Since 1996, LAFPP began investing in private equity with about a 2%
target allocation. As the portfolio grew, pension officials have continued to
increase the target allocation. Last year, LAFPP increased its target private
equity allocation to 12% from 10%.
Florida
State Board of Administration took another route to achieving its high
risk-return ranking. Officials there are limiting the number of active private
equity relationships to 50 to 55, said John Bradley, senior investment officer,
private equity, in an interview. The board currently has an active roster of 49
private equity managers and an inactive list of 12 managers that won't get
further funding for reasons of portfolio construction, Mr.
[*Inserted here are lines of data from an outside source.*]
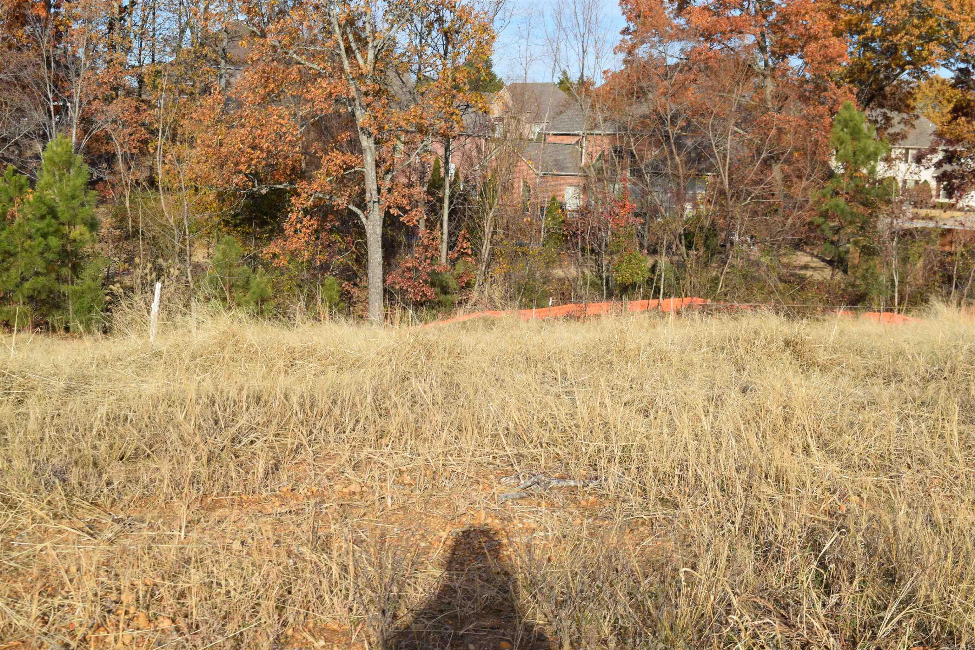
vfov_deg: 26.5
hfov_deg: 38.9
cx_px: 488
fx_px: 1381
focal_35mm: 51
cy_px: 325
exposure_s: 1/400
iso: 200
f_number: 9
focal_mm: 34
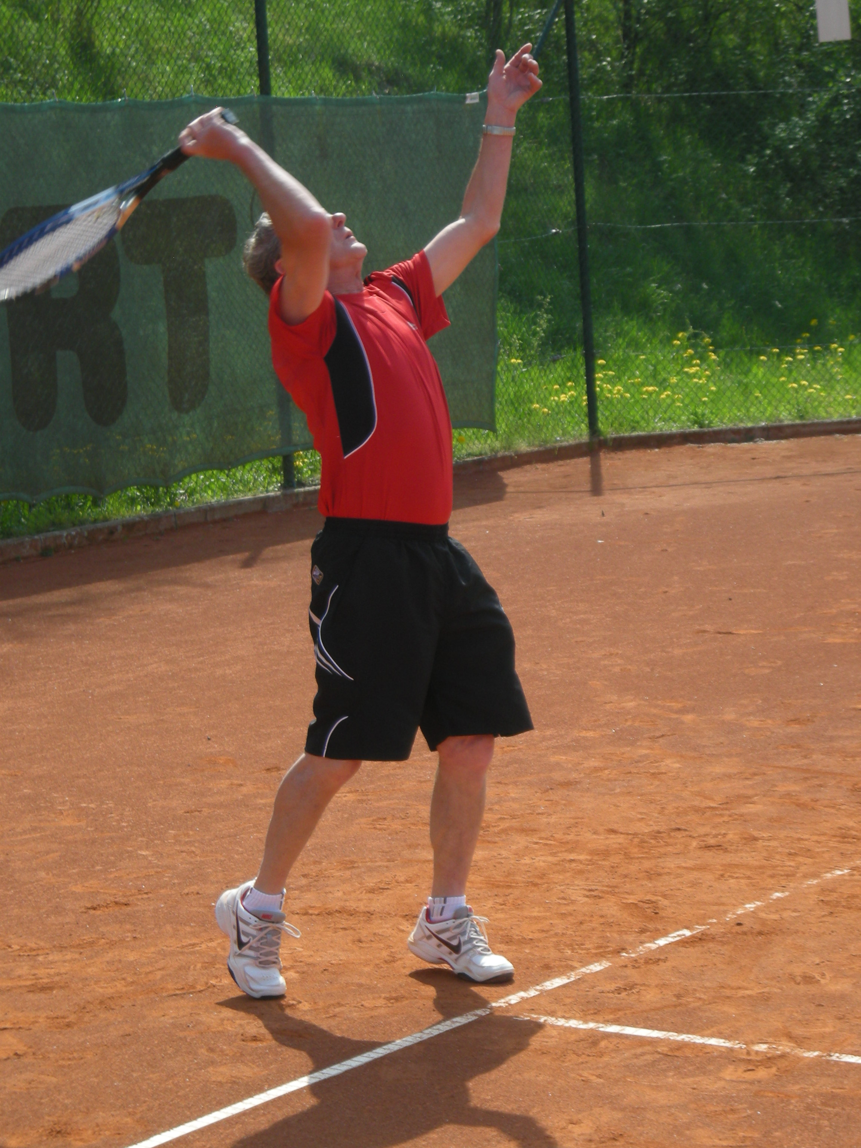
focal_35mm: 105
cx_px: 430
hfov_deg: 14.1
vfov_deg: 18.7
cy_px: 574
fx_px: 3482
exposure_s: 1/250
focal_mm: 17.1
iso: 50
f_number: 4.7
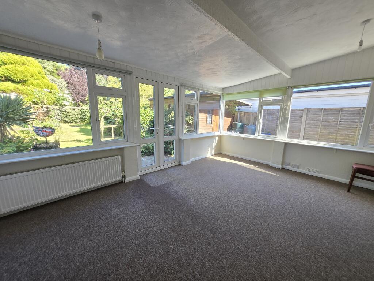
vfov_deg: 89.9
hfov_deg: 106.2
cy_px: 140
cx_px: 187
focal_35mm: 13
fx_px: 140
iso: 40
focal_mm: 1.7
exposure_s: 1/100
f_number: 2.2
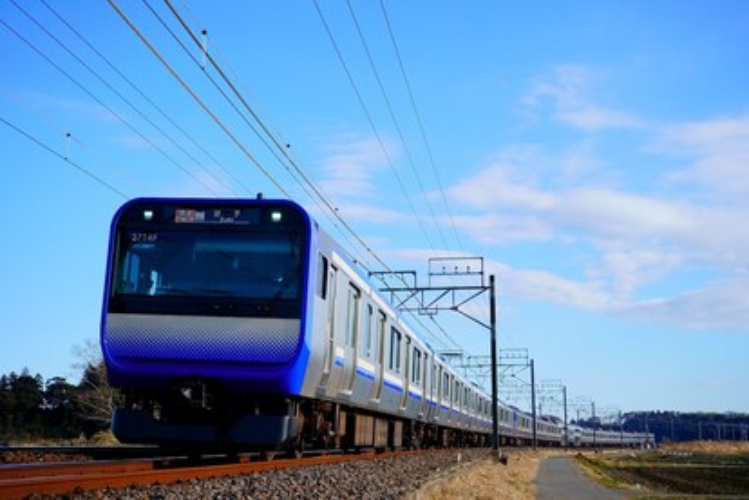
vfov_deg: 29.2
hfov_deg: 42.7
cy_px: 250
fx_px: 957
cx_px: 374
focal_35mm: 46
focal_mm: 46
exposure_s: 1/1600
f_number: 6.3
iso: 320
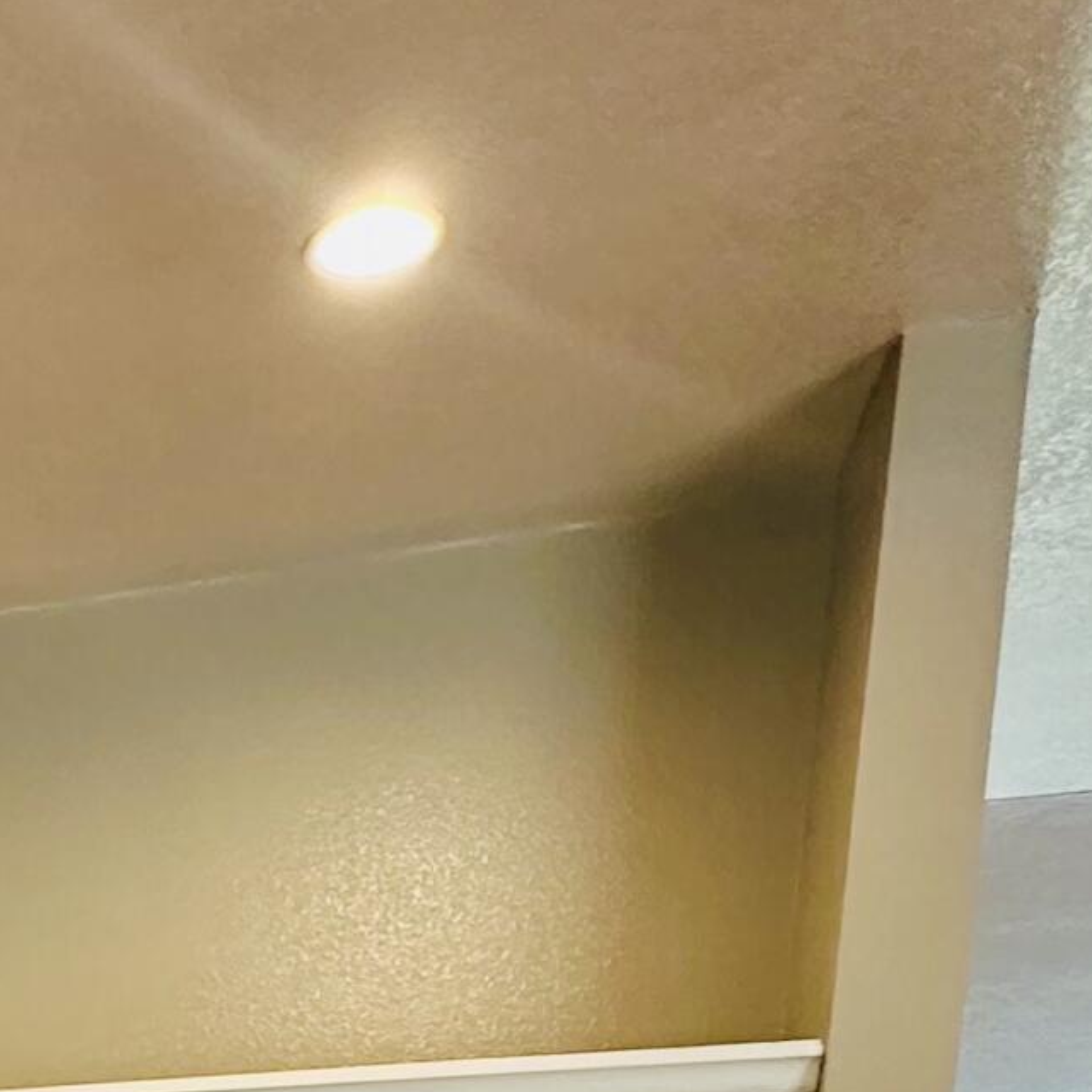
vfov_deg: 21.4
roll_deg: -4.2
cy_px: 1884
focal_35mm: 58
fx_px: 2070
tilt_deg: -3.4
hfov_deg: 24.7
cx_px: -420
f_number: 2.2
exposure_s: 1/120
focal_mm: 2.22
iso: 250
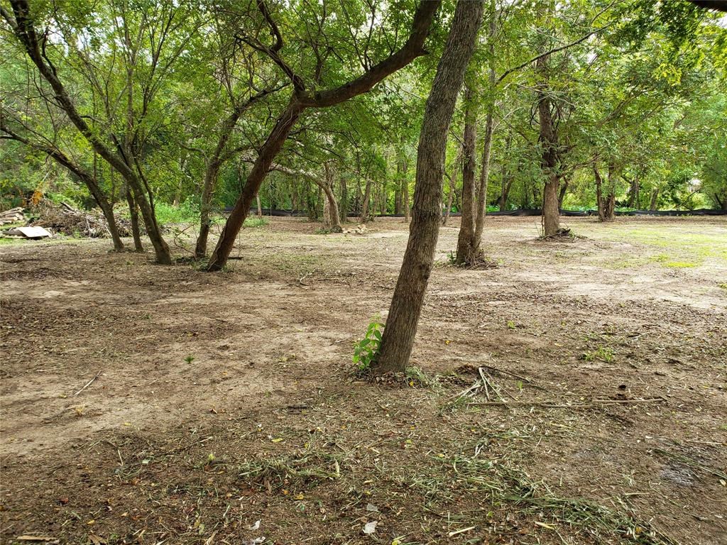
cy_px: 272
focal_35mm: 26
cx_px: 364
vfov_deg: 53.1
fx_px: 546
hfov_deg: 67.3
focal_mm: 4.3
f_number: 2.4
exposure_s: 1/60
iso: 80
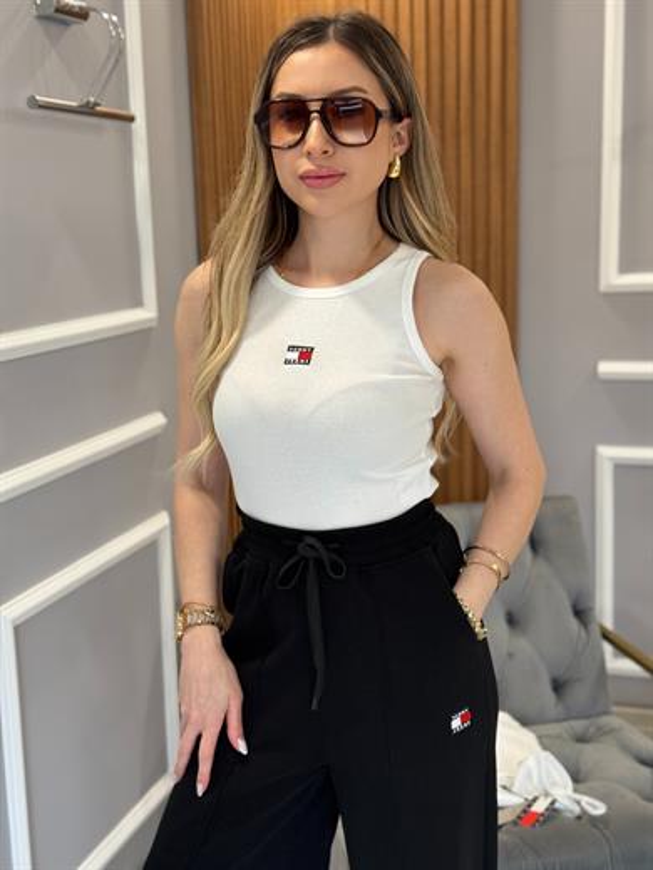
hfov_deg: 30.3
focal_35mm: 48
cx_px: 326
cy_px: 435
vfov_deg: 39.7
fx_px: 1207
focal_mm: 6.76
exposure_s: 1/60
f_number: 1.78
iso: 160
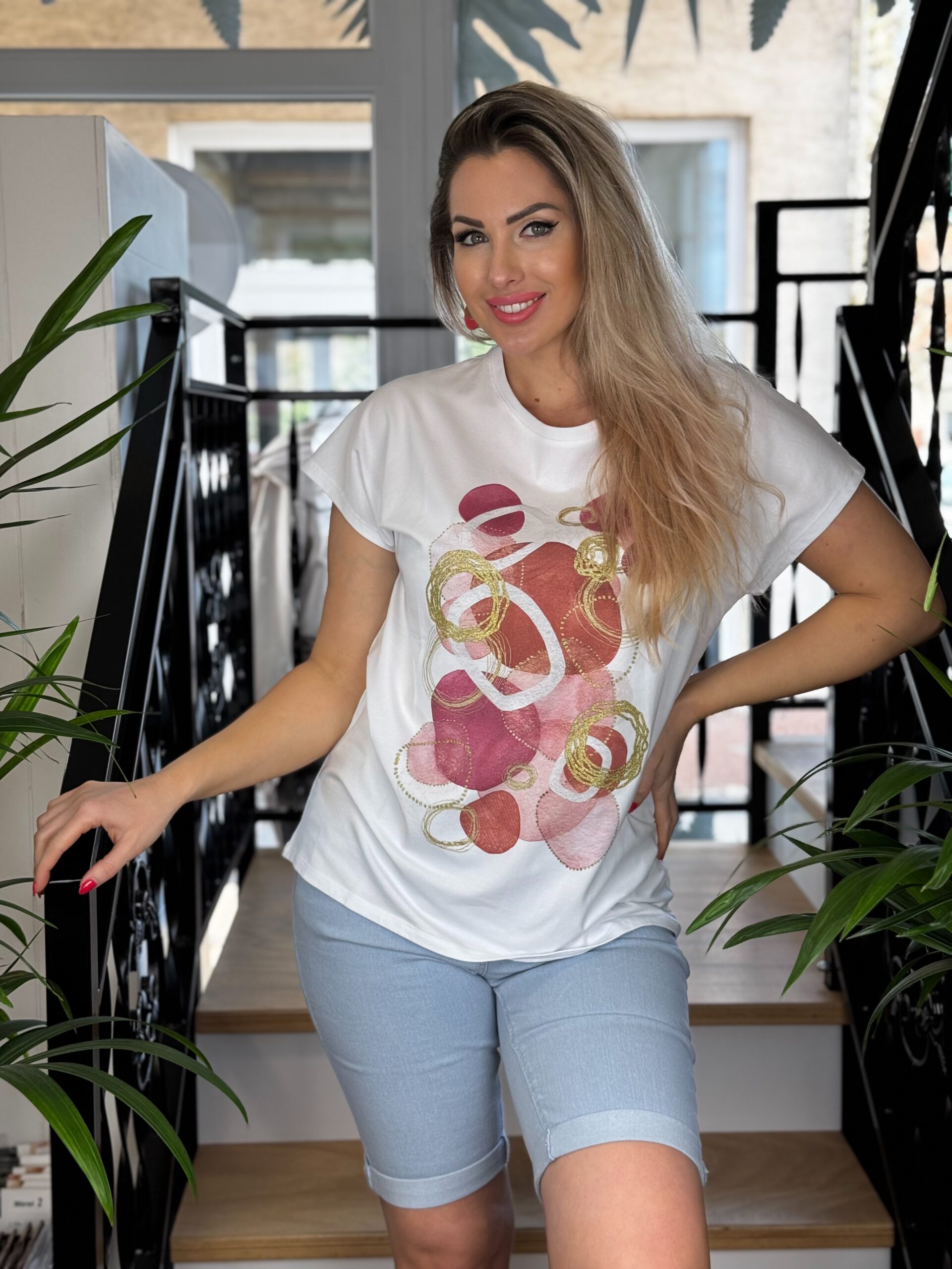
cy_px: 634
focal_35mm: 48
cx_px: 476
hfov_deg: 30.3
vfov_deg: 39.7
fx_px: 1760
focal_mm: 6.76
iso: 50
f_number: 1.78
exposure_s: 1/100
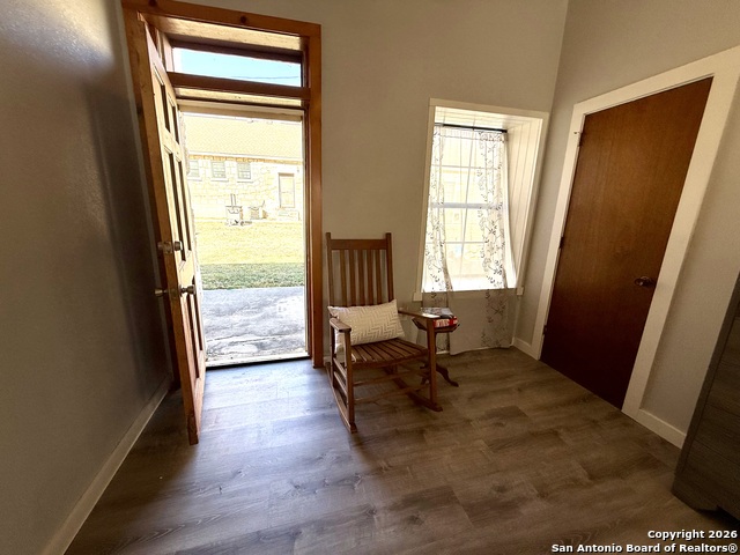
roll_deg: -1.7
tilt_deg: -13.8
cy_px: 278
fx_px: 299
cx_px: 370
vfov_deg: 85.7
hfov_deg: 102.1
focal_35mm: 14
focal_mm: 2.22
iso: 64
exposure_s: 1/286
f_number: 2.2
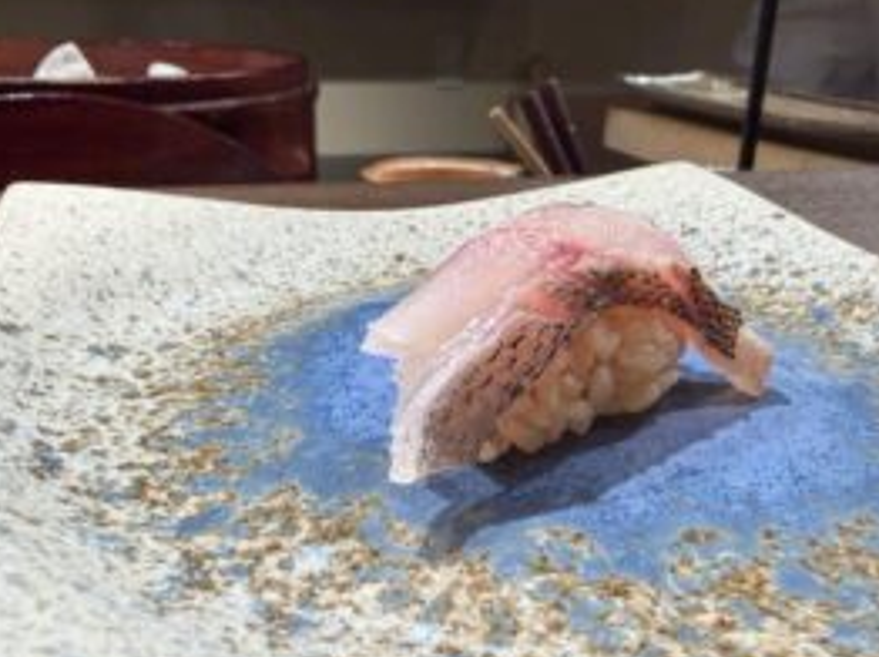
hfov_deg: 55.3
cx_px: 476
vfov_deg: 42.8
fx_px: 837
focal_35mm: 33
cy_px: 302
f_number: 2.2
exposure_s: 1/120
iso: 250
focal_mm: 2.22
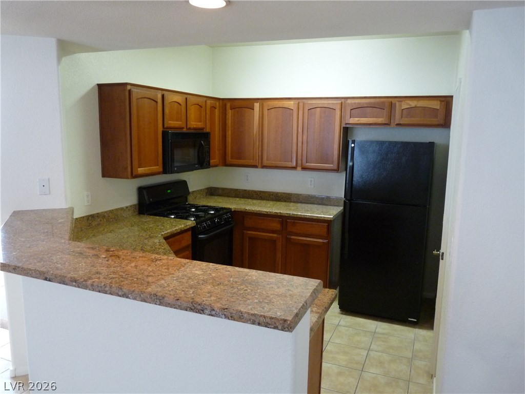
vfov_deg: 51.4
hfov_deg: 65.3
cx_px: 262
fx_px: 409
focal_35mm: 27
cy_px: 197
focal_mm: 4.8
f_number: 2.8
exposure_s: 1/25
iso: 400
Bradley said. For
example, a manager might end up on the inactive list if a new fund is much
larger than the current fund, which results in the manager investing in larger
companies — moving the firm from a midcap buyout specialist to large-cap
buyout.
"We set guidelines on allocations to large, midcap and small-cap
buyout" and there may be no more room for a new large buyout manager, Mr.
Bradley said.
Currently, FSBA's private equity portfolio is tilted toward buyouts,
with 65% of the private equity in those funds. The buyout portion of the
portfolio is evenly divided between small, medium and large because pension
officials can commit as little as $25 million and as much as $300 million to a
fund, Mr. Bradley said.
Fund officials are comfortable with the smaller manager roster because
they maintain a deeper focus on diversity of exposures to everything from
geography and industry to the average size of the investments, said Ash
Williams, FSBA's CIO and executive director, in the same interview.
Referring FSBA's ranking on the P&I and HEC list,
he said: "We are pleased and thankful that our efforts have been validated
by our results."
Not an easy task
HEC's Mr. Gottschalg said diversification can make a portfolio less
risky, but achieving diversification it is trickier than it seems.
A private equity portfolio could hold hundreds of funds, but if most are
invested in similar companies in the same industries, the portfolio is exposed
to a greater risk should that industry falter, Mr. Gottschalg said.
In creating the rankings, Mr. Gottschalg and his colleagues took the
average of two scores: one based on portfolio return and a risk score based on
a bottom-up, value-at-risk approach on all active investments made by buyout
funds of vintages 2004 to 2013. The higher the average, the better the ranking.
But some industry researchers aren't convinced that there is enough data
available to make a risk assessment. The American Investment Council, a private
equity trade group, releases quarterly returns that aren't risk adjusted, said
Bronwyn Bailey, Washington-based vice president of research and investor
relations.
"I'm skeptical of anyone who says they have found the quantitative
measurement of risk in private equity," Ms. Bailey said. "Usually,
finance defines risk as volatility but private equity doesn't have the same
volatility as the public markets and it's difficult to measure risk associated
with illiquidity."
She said researchers have been trying to unravel this knotty issue.
Making matters worse is that the data researchers need are not publicly
available because neither LPs nor GPs are required to make it public, Ms.
Bailey said.
"Company level data is the holy grail," she said. "I
think it would be great for researchers to look at portfolio companies and roll
the analysis up to determine which firms are really creating alpha but without
direct access to this data, external researchers will have hard time finding a
relevant data set at the company level."